Traditional credit guidelines determined by banks can often result in SME loan applications being rejected, but this isn’t necessarily the case for non-bank lenders. The small business lender OnDeck has recently announced a new risk-predicting credit model which it says should support a more tailored risk assessment for SME lending, particularly newer businesses and those that may not have substantial volumes of data. 

As business loan brokers seek to step up their SME offering, it comes amid increased competition from the rise of a new breed of business loan matchmaker, known as a business loan marketplace. These free-to-use algorithmic based tools analyse the information input by prospective borrowers in a quest to find the best business loan for small businesses. Providing an almost identical role then as a business loan broker.

The algorithm's success is dependent on the data it is provided - the more information a prospective borrower can input the more likely they are to find a suitable lender with higher chances of approving a small business loan. By inputting some basic information, including the industry in which they operate, the turnover of the business and synchronising their bank accounts, a business loan marketplace can make an informed decision as to the most appropriate lender for a business and how much they should apply for.

Performing absolutely no small business lending themselves, business loan marketplaces consider themselves technology companies that can help SMEs get the funding they need quickly. So whilst business loan brokers seek to improve their knowledge of SME cash flow and non-bank lenders, machine-driven AI is already performing this very function.

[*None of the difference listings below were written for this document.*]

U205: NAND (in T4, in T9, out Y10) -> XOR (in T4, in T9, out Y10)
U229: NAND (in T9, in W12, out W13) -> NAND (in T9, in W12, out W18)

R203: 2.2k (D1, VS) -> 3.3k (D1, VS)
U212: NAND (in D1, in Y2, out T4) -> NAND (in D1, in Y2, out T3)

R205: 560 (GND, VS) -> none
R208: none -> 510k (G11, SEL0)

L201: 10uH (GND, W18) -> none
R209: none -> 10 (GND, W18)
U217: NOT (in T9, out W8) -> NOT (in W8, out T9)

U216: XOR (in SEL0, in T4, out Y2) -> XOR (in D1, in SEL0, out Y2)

Can an algorithm provide a better service than a business loan broker? Much would depend on the quality of the loan broker and the quality of the AI that’s been programmed but this isn’t necessarily the right question to ask anyway. Do they provide a service more closely aligned to the demands of an SME? Arguably, yes. 

With a business loan marketplace, an application can be completed totally online and takes just a matter of minutes. The services are usually completely free-to-use too. Time-sensitive SMEs will surely like the idea of real-time results and the ability to fine tune their search for small business loans at no added cost. Working with a business loan broker is almost certainly going to cost the borrower more.

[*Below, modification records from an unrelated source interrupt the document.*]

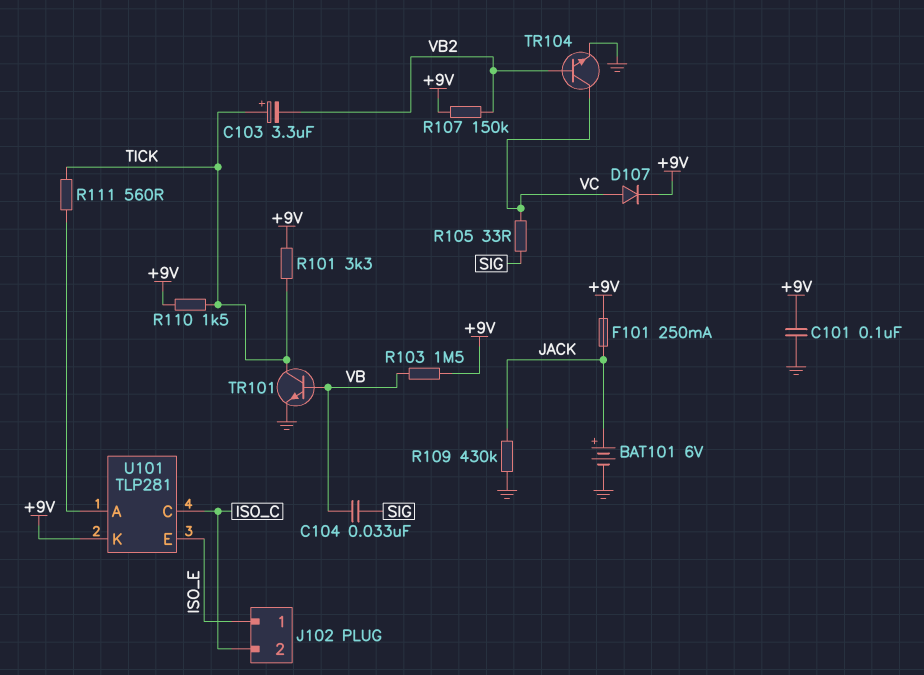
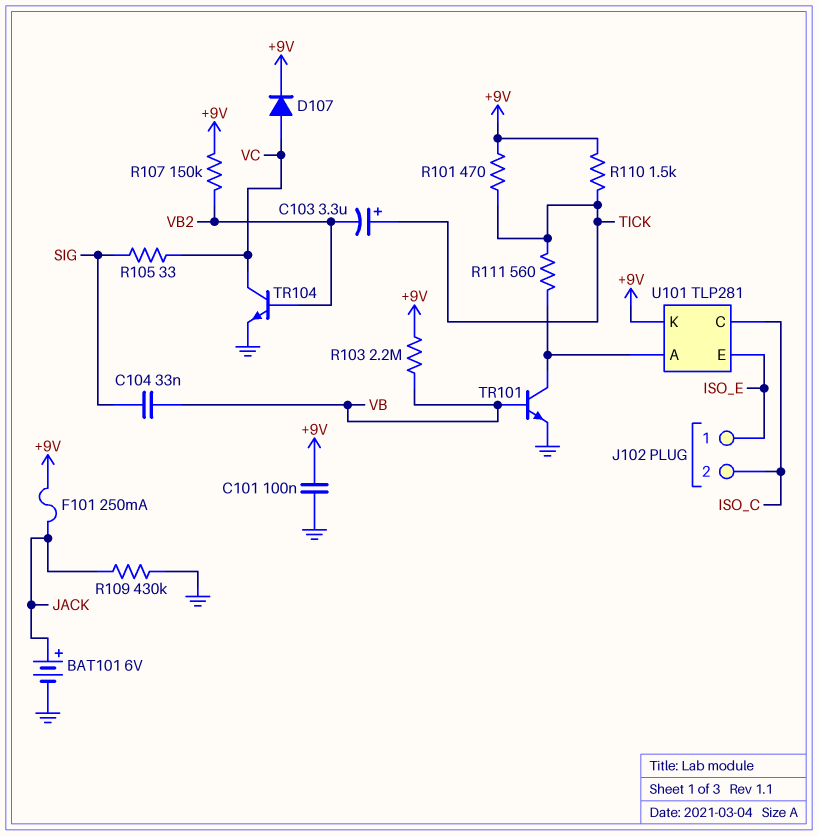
R101: 3.3k (+9V, TICK) -> 470 (+9V, TICK)
R103: 1.5M (+9V, VB) -> 2.2M (+9V, VB)
TR101: NPN (B VB, C TICK, E GND) -> NPN (B VB, C U101/A, E GND)

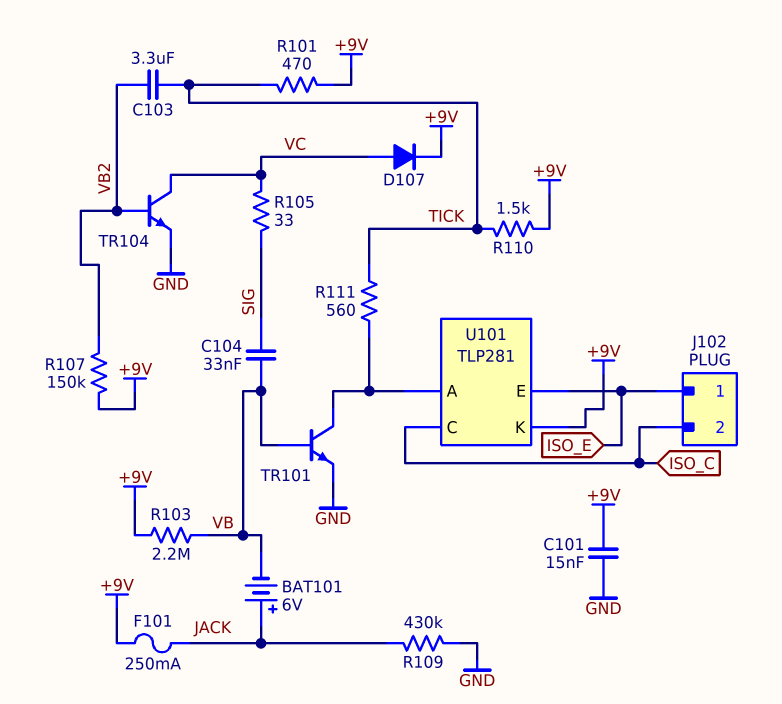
BAT101: 6V (plus JACK, minus GND) -> 6V (plus JACK, minus VB)
C101: 100nF (+9V, GND) -> 15nF (+9V, GND)
C103: 3.3uF (plus TICK, minus VB2) -> 3.3uF (TICK, VB2)

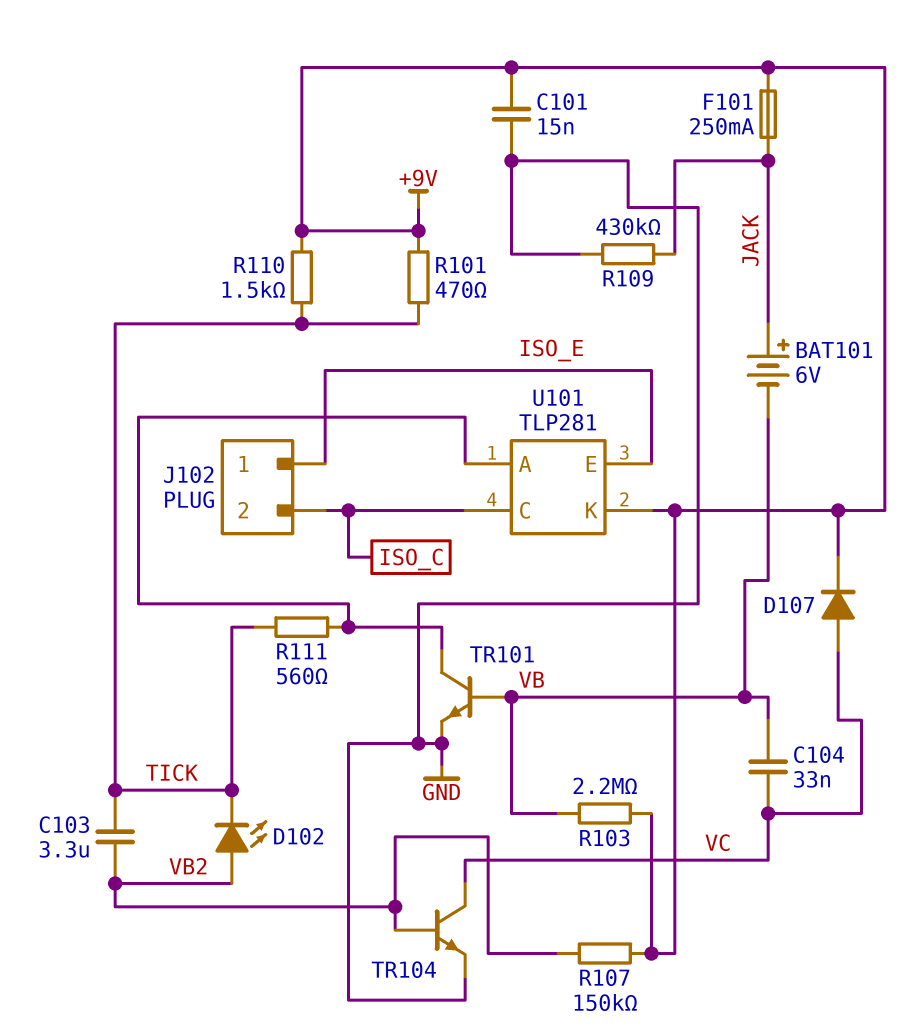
C104: 33nF (SIG, VB) -> 33nF (VB, VC)
D102: none -> LED (A VB2, K TICK)
R105: 33 (SIG, VC) -> none

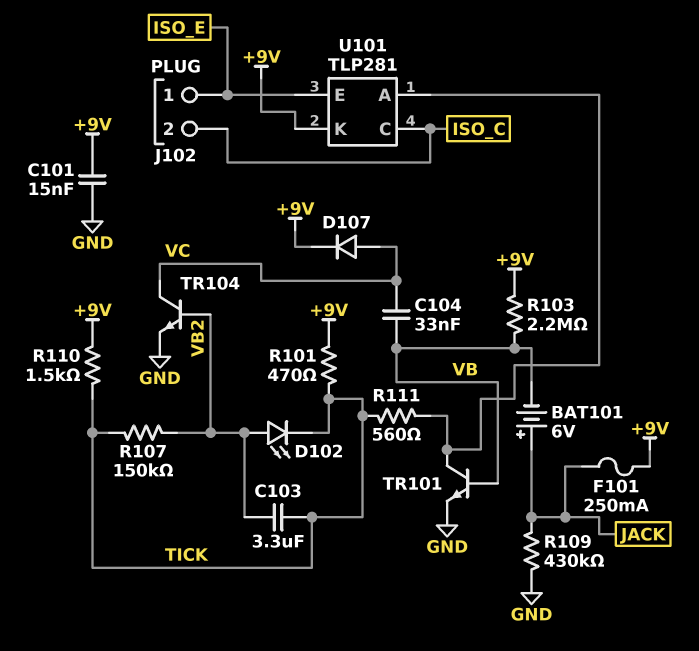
R107: 150k (+9V, VB2) -> 150k (TICK, VB2)

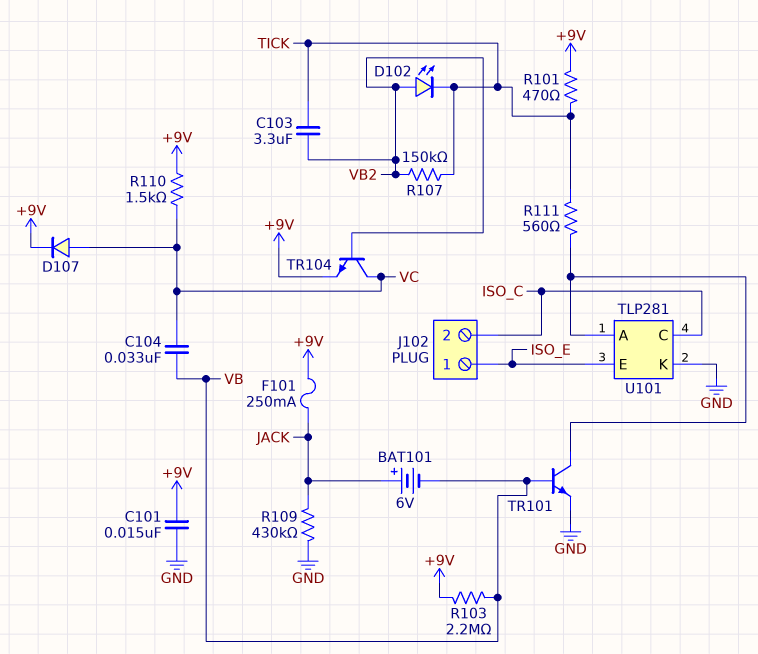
R110: 1.5k (+9V, TICK) -> 1.5k (+9V, VC)
TR104: NPN (B VB2, C VC, E GND) -> NPN (B VB2, C VC, E +9V)
U101 pin K: +9V -> GND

Whether processed by a machine or a credit analyst, lending is also a largely data driven decision anyway. The data will ultimately determine whether credit should be extended and the risk factor involved, which will then directly correlate to the borrowing costs. The key is in understanding that SME data can be more limited and this isn’t necessarily a reason to reject an application.

A business loan marketplace will analyse a borrower's bank transaction data (rather than the rigid credit guidelines around financial statements with banks) so it is also closely aligned to the lending process a non-bank lender is likely to conduct as well. And whilst business loan brokers try to expand their network of non-bank lenders, business loan marketplaces have used relationships with non-bank lenders as the foundation of their tech platforms. In fact, most business loan marketplaces work solely with alternative business loan providers. Whilst some, such as Valiant Finance, comprise of largely alternative lenders but with a handful of mainstream banks to boot. 

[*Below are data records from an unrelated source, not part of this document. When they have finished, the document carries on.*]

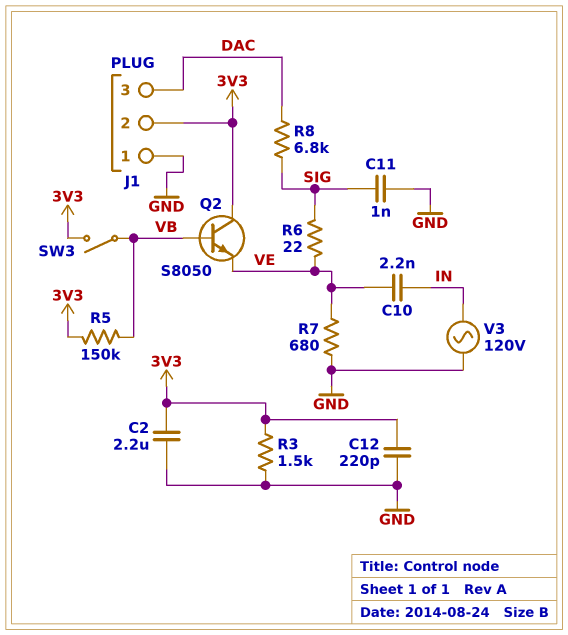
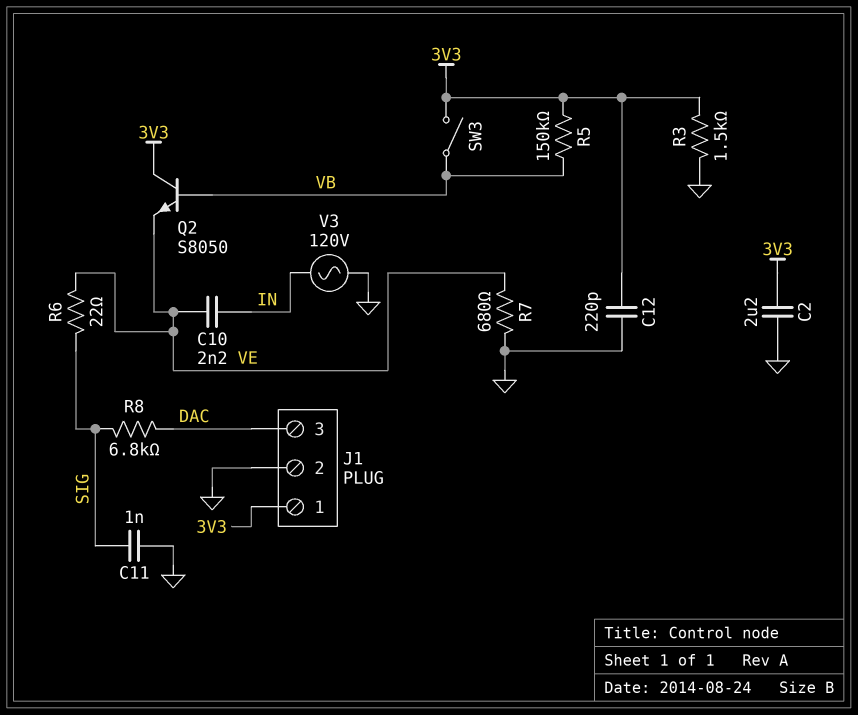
J1 pin 1: GND -> 3V3
J1 pin 2: 3V3 -> GND

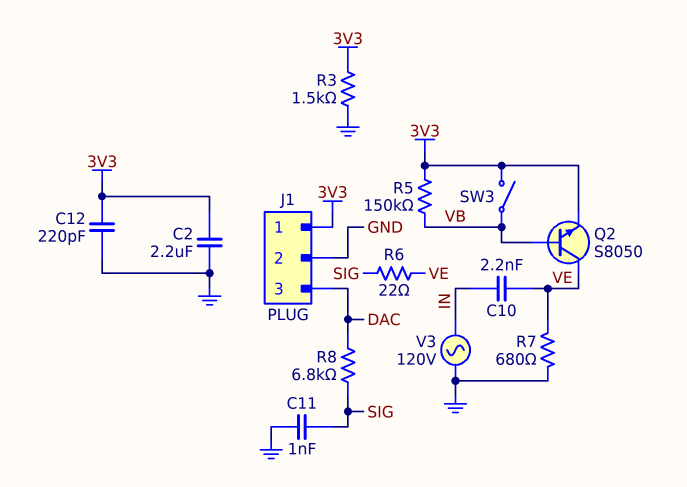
Q2: NPN S8050 (B VB, C 3V3, E VE) -> NPN S8050 (B VB, C VE, E 3V3)

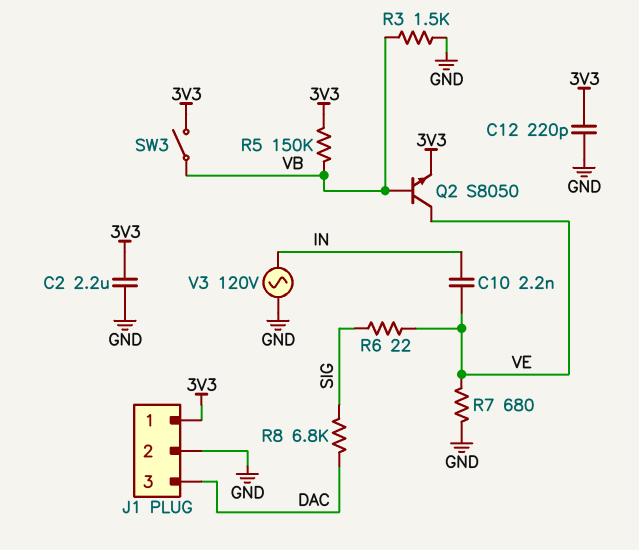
C11: 1nF (GND, SIG) -> none
R3: 1.5k (3V3, GND) -> 1.5k (GND, VB)

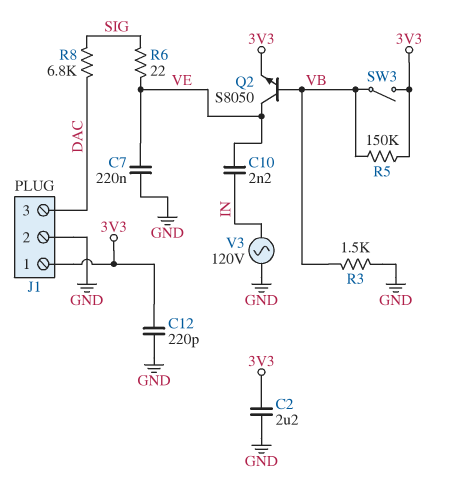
C7: none -> 220nF (GND, VE)
R7: 680 (GND, VE) -> none

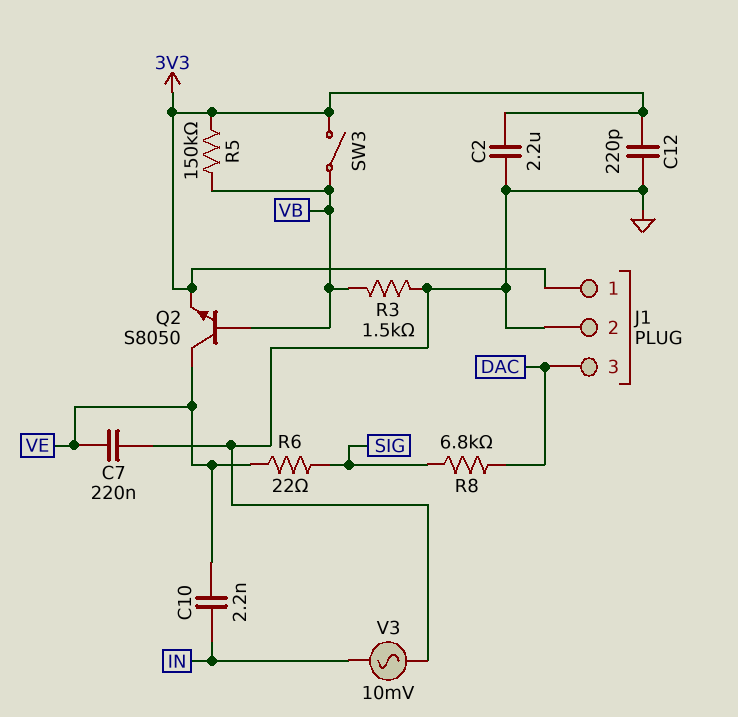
V3: AC 120V (GND, IN) -> AC 10mV (GND, IN)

Lend.com.au, the best rated small business loan marketplace by smallbusinessloansaustralia.com is one of a number of business loan marketplaces to have launched in Australia in recent years. The results of their proprietary data analysis will show SMEs how much they can borrow, their chances of approval and the lenders they should apply to. All through a visual and easy to digest lending dashboard.

The long term prospects for business loan brokers within the SME sector will depend on how brokers react to the threat posed by business loan marketplaces and how much further the algorithms developed by lending marketplaces can be improved. Algorithmic based lending analysis already proves faster and more efficient than human manual labour. As these develop they are likely to improve in their effectiveness too - fine tuning their effectiveness to match prospective borrowers with the lender most suited to their requirements.